#### SOURCE PASSAGE

Mr. BRIDGEMAN, for the Board of Trade, bore the brunt of the early questioning in the House of Commons. He sustained with equal imperturbability the assaults of the Tariff Reformers, who asserted that British toy-making--an "infant industry" if ever there was one--was being stifled by foreign imports: and those of the Free Traders, who objected to the Government's efforts to resuscitate the dyeing trade.
The alarming rumours in the Sunday papers about the PRIME MINISTER'S state of health were effectively dispelled by his appearance on the Front Opposition, a little weary-looking, no doubt, but as alert as ever to seize the weak point in the adversary's case and to put his own in the most favourable light. From the enthusiasm of his announcement that the Soviet Government had accepted our invitation to attend a Conference in London, one would have thought that the Bolshevists had agreed to the British proposals unconditionally and that peace--"that is what the world wants"--was now assured.
Abhorrence of the Government of Ireland Bill is the one subject on which all Irishmen appear to think alike. It is, no doubt, with the desire to preserve that unanimity that the PRIME MINISTER announced his intention of pressing the measure forward after the Recess "with all possible despatch."
But before that date it looks as if Irishmen would have despatched one another. The little band of Nationalists had handed in a batch of private-notice Questions arising out of the disturbances in Belfast. Their description of them as the outcome of an organised attack upon Catholics was indignantly challenged by the Ulstermen, and the SPEAKER had hard work to maintain order. The contest was renewed on a motion for the adjournment. As a means of bringing peace to Ireland the debate was absolutely futile. But it enabled Mr. DEVLIN to fire off one of his tragical-comical orations, and Sir H. GREENWOOD to disclaim the accusation that he had treated the Irish problem with levity. "There is nothing light and airy about me," he declared; and no one who has heard his pronunciation of the word "Belfast" would doubt it.
Before and after this melancholy interlude good progress was made with the Finance Bill, and Mr. CHAMBERLAIN made several further concessions to the "family-man."

########

▶ [OBJECTIVE]: Can you carry on the House of Commons sketch from its final sentence, about the Finance Bill, in the same style?

#### RECORD EXTRACTS

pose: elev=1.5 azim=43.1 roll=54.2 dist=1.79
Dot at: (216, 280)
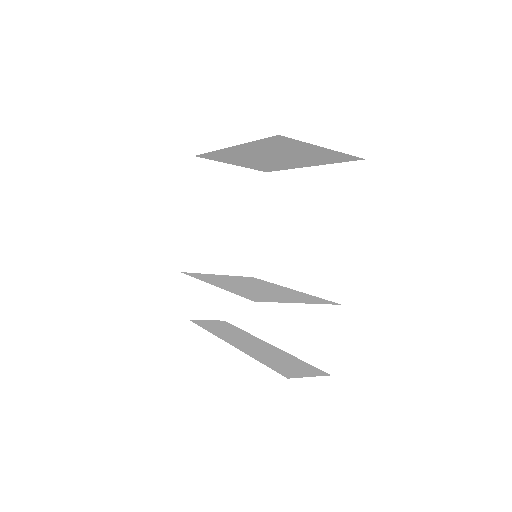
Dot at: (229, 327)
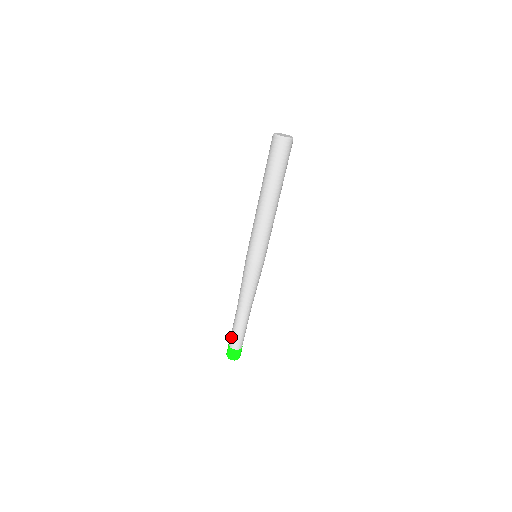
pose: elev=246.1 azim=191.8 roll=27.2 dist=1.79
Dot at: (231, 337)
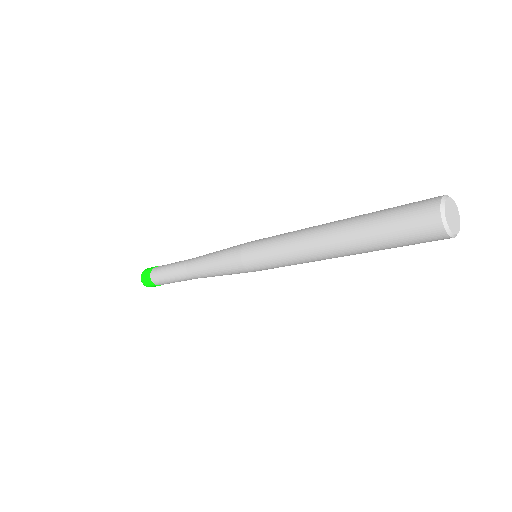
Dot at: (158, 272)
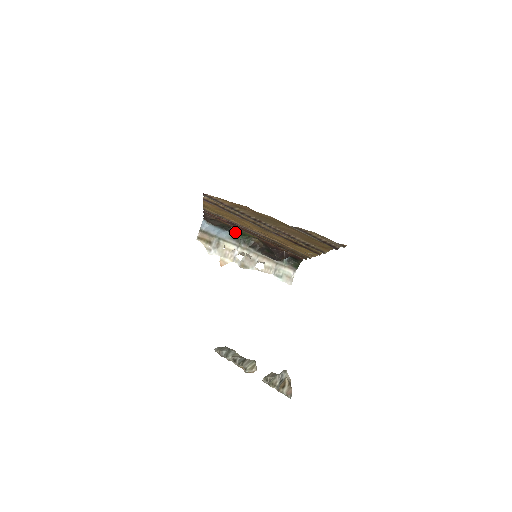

########
#### RECORD EXTRACTS

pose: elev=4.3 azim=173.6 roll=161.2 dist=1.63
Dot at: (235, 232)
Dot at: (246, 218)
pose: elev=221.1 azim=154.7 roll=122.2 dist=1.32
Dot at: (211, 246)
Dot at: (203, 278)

########
#### RECORD EXTRACTS

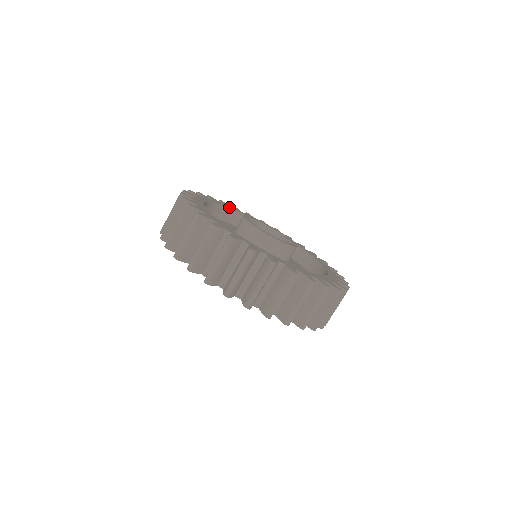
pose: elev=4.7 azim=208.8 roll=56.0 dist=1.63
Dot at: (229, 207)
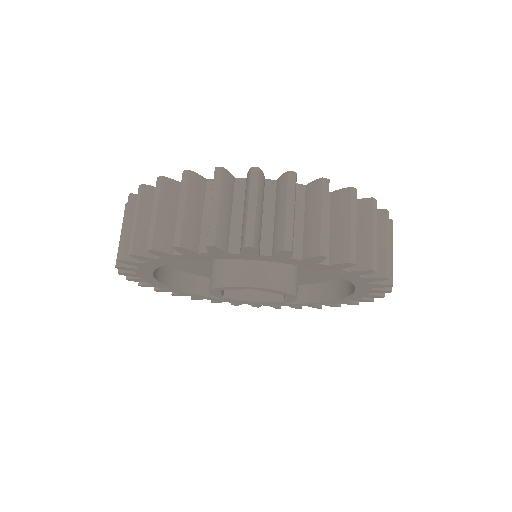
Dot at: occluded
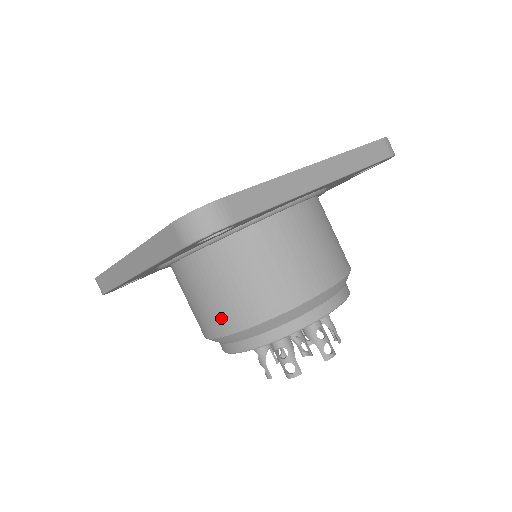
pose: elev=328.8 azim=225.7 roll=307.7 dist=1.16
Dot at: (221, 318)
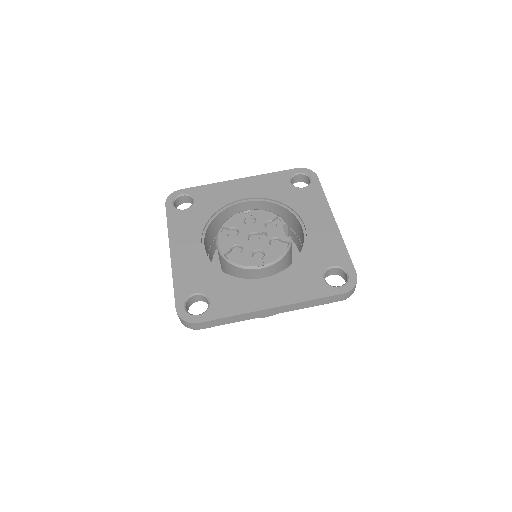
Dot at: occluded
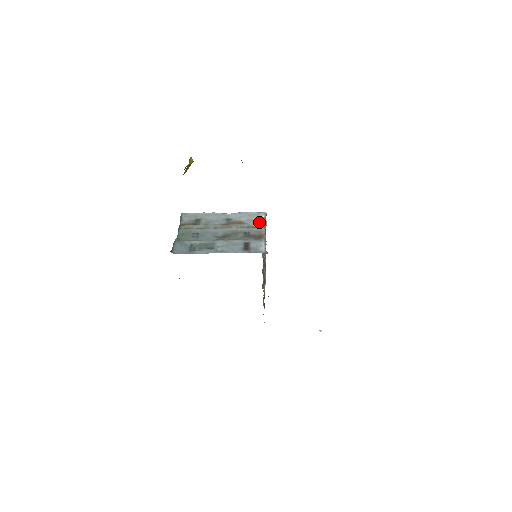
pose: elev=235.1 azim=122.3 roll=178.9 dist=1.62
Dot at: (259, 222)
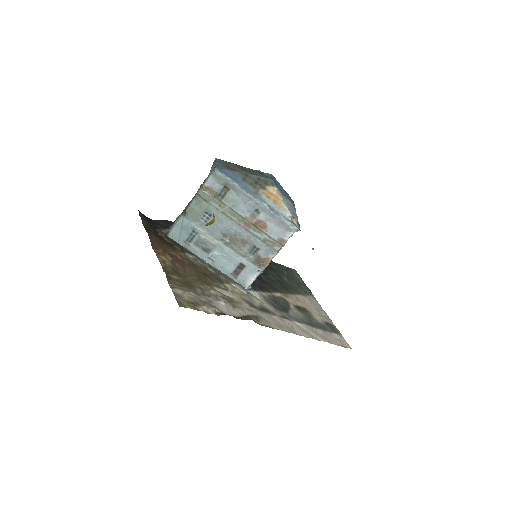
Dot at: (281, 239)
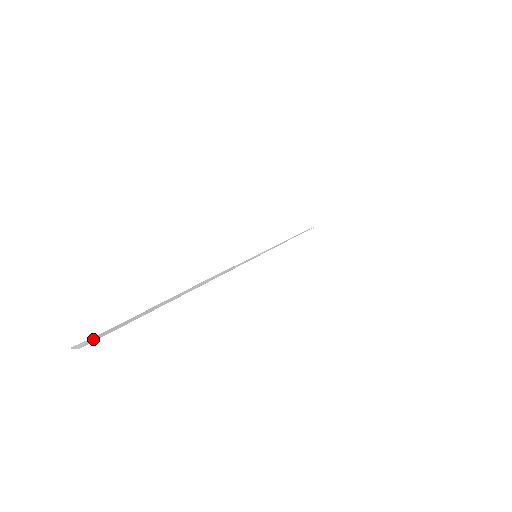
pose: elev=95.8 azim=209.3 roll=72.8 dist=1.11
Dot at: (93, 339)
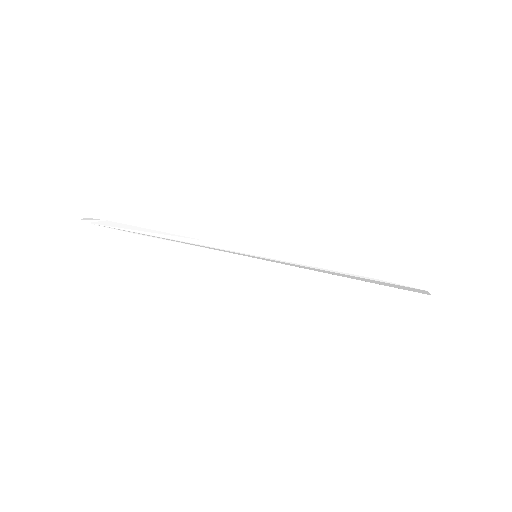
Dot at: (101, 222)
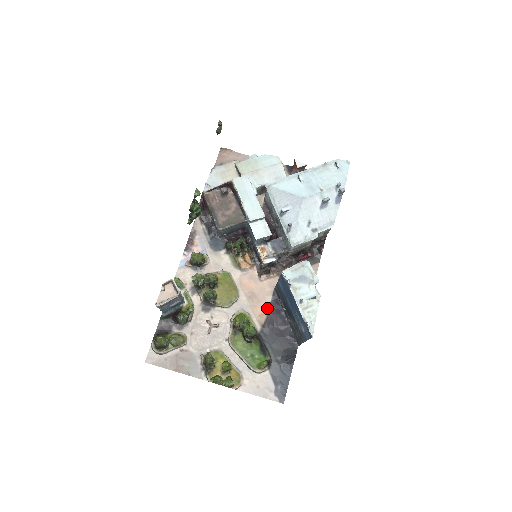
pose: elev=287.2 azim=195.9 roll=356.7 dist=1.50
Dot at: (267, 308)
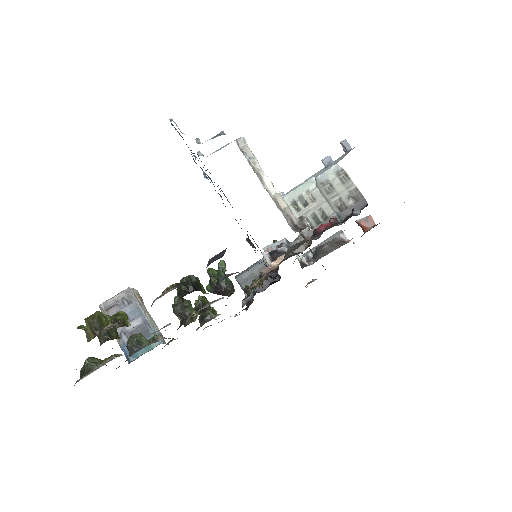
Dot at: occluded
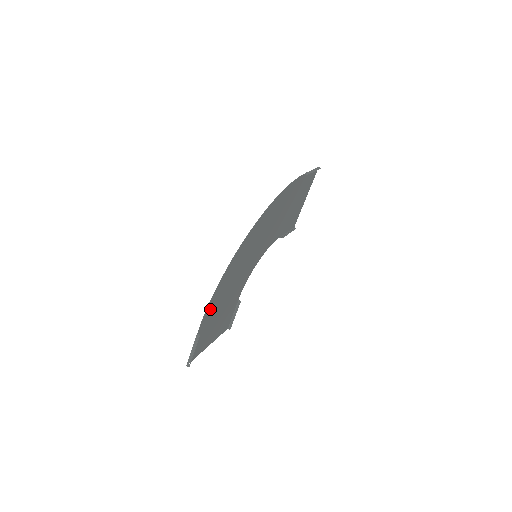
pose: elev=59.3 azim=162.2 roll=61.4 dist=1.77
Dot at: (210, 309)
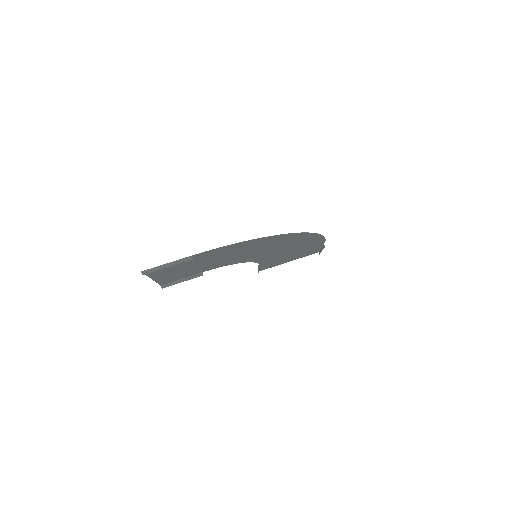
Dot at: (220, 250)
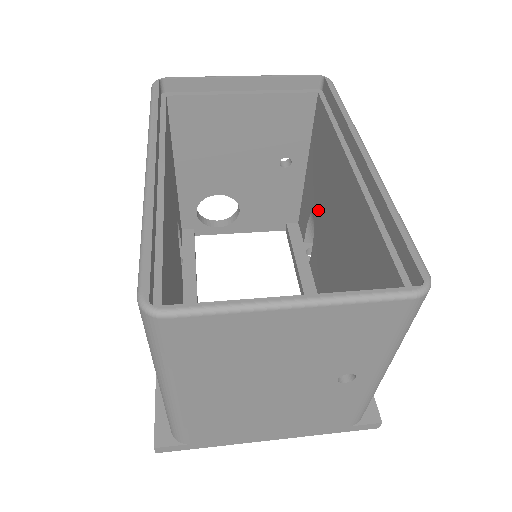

########

▶ [RESPONSE TO THE TASK]:
_Tuesday, July 27th._--The Lords rejected the Health Resorts and Watering Places Bill under which local authorities could have raised a penny rate for advertising purposes. Lord SOUTHWARK'S well-meant endeavour to support the Bill by reminding the House that Irish local authorities had enjoyed this power since 1909 was perhaps the proximate cause of its defeat, for it can hardly be said that the last few weeks have enhanced the reputation of Ireland as a health resort.
Mr. HARMSWORTH utterly confounded the critics of the Passport Office. Its staff may appear preposterously large and its methods unduly dilatory, but the fact remains that it is one of the few public departments that actually pays its way. Last year it spent thirty-seven thousand pounds and took ninety-one thousand pounds in fees. "See the world and help to pay for the War" should be the motto over its portals.
It is, of course, quite proper that soldiers who wreck the property of civilians--albeit under great provocation--should receive suitable punishment. But a sailor is hardly the man to press for it. Lieutenant- Commander KENWORTHY received a much-needed lesson in etiquette when Major JAMESON gravely urged, in his penetrating Scotch voice, that soldiers in Ireland should be ordered not to distract the prevailing peace and quiet of that country, but should keep to their proper function of acting as targets for Sinn Fein bullets.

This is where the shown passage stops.